Unnamed: 0,0,1,2,3,4,5,6,7,8,9,...,48,49,50,51,52,53,54,55,56,57
count,4601.0,4601.0,4601.0,4601.0,4601.0,4601.0,4601.0,4601.0,4601.0,4601.0,...,4601.0,4601.0,4601.0,4601.0,4601.0,4601.0,4601.0,4601.0,4601.0,4601.0
mean,0.104553,0.213015,0.280656,0.065425,0.312223,0.095901,0.114208,0.105295,0.090067,0.239413,...,0.038575,0.13903,0.016976,0.269071,0.075811,0.044238,5.191515,52.172789,283.289285,0.394045
std,0.305358,1.290575,0.504143,1.395151,0.672513,0.273824,0.391441,0.401071,0.278616,0.644755,...,0.243471,0.270355,0.109394,0.815672,0.245882,0.429342,31.729449,194.89131,606.347851,0.488698
min,0.0,0.0,0.0,0.0,0.0,0.0,0.0,0.0,0.0,0.0,...,0.0,0.0,0.0,0.0,0.0,0.0,1.0,1.0,1.0,0.0
25%,0.0,0.0,0.0,0.0,0.0,0.0,0.0,0.0,0.0,0.0,...,0.0,0.0,0.0,0.0,0.0,0.0,1.588,6.0,35.0,0.0
50%,0.0,0.0,0.0,0.0,0.0,0.0,0.0,0.0,0.0,0.0,...,0.0,0.065,0.0,0.0,0.0,0.0,2.276,15.0,95.0,0.0
75%,0.0,0.0,0.42,0.0,0.38,0.0,0.0,0.0,0.0,0.16,...,0.0,0.188,0.0,0.315,0.052,0.0,3.706,43.0,266.0,1.0
max,4.54,14.28,5.1,42.81,10.0,5.88,7.27,11.11,5.26,18.18,...,4.385,9.752,4.081,32.478,6.003,19.829,1102.5,9989.0,15841.0,1.0


## Divide data in train and test sets

In [3]:
# Crear índices aleatorios para separar datos
index=np.array([1 if random() < 0.75 else 0 for i in range(len(df))])
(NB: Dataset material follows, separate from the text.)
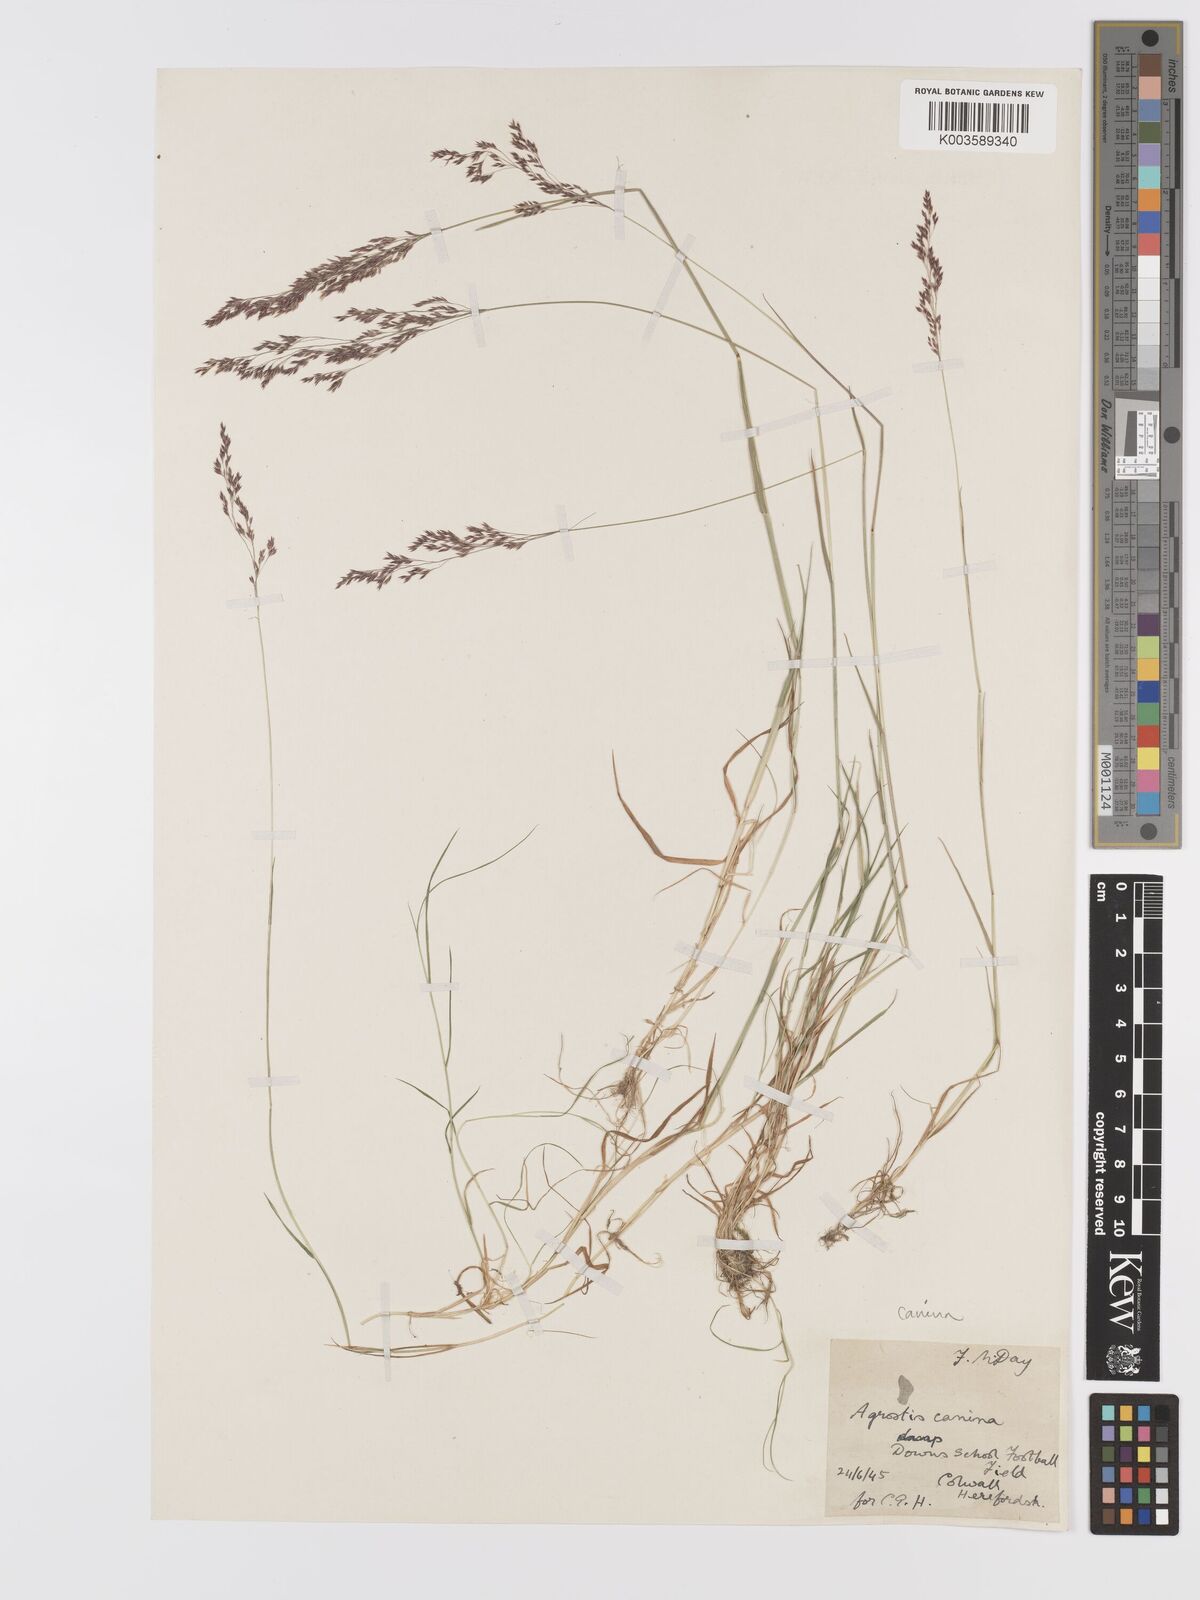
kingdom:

# Crear conjunto train y test (sin saber si es spam)
X_train=np.array(df[df.columns[0:-1]])[index==1]
X_test=np.array(df[df.columns[0:-1]])[index==0]

# Guardar índices para saber si es spam
Y_train=np.array(df[df.columns[-1]])[index==1]
Y_test=np.array(df[df.columns[-1]])[index==0]

# Escalar los datos
scaler = preprocessing.StandardScaler().fit(X_train)
X_train=scaler.transform(X_train)
X_test=scaler.transform(X_test)

## Train Model

In [4]:
p_s = sum(Y_train)/float(len(Y_train))
p_ns = 1 - p_s
ln_ps= np.log(p_s)
ln_pns = np.log(p_ns)

In [5]:
mediaS = np.mean(X_train[Y_train==1], axis=0)
dsS = np.std(X_train[Y_train==1], axis=0)
mediaNS = np.mean(X_train[Y_train==0], axis=0)
dsNS = np.std(X_train[Y_train==0], axis=0)
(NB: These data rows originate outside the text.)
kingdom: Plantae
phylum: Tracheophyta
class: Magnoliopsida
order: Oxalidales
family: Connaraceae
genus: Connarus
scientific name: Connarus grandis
## Function to detect class

In [6]:
def spamClass(obs):
    spam = ln_ps
    noSpam = ln_pns
    for i in range(len(obs)):
        if (mediaS[i] != 0.0 and dsS[i] > 0.0):
            spam = spam + np.log(norm(mediaS[i], dsS[i]).pdf(obs[i]))
        if (mediaNS[i] != 0.0 and dsNS[i] > 0.0):
            noSpam = noSpam + np.log(norm(mediaNS[i], dsNS[i]).pdf(obs[i]))
    if spam > noSpam:
        return 1
    else:
        return 0

## Test model with test data

In [7]:
pred = [spamClass(X_test[i]) for i in range(len(X_test))]

  
  


In [8]:
confusion_matrix(Y_test, pred)

array([[450, 235],
       [ 13, 434]])

In [9]:
# Con SKLearn
skl = GaussianNB()
skl.fit(X_train, Y_train) 
pred_skl = skl.predict(X_test) 
confusion_matrix(Y_test, pred_skl)

array([[479, 206],
       [ 18, 429]])

## Results

Con las matrices de confusión, podemos ver que el filtro creado tiene resultados similares al filtro utilizado de SKLearn. La mayoría de los mails los clasifica de manera correcta: spam-spam y nospam-nospam, por lo que podemos decir que el filtro funciona bien.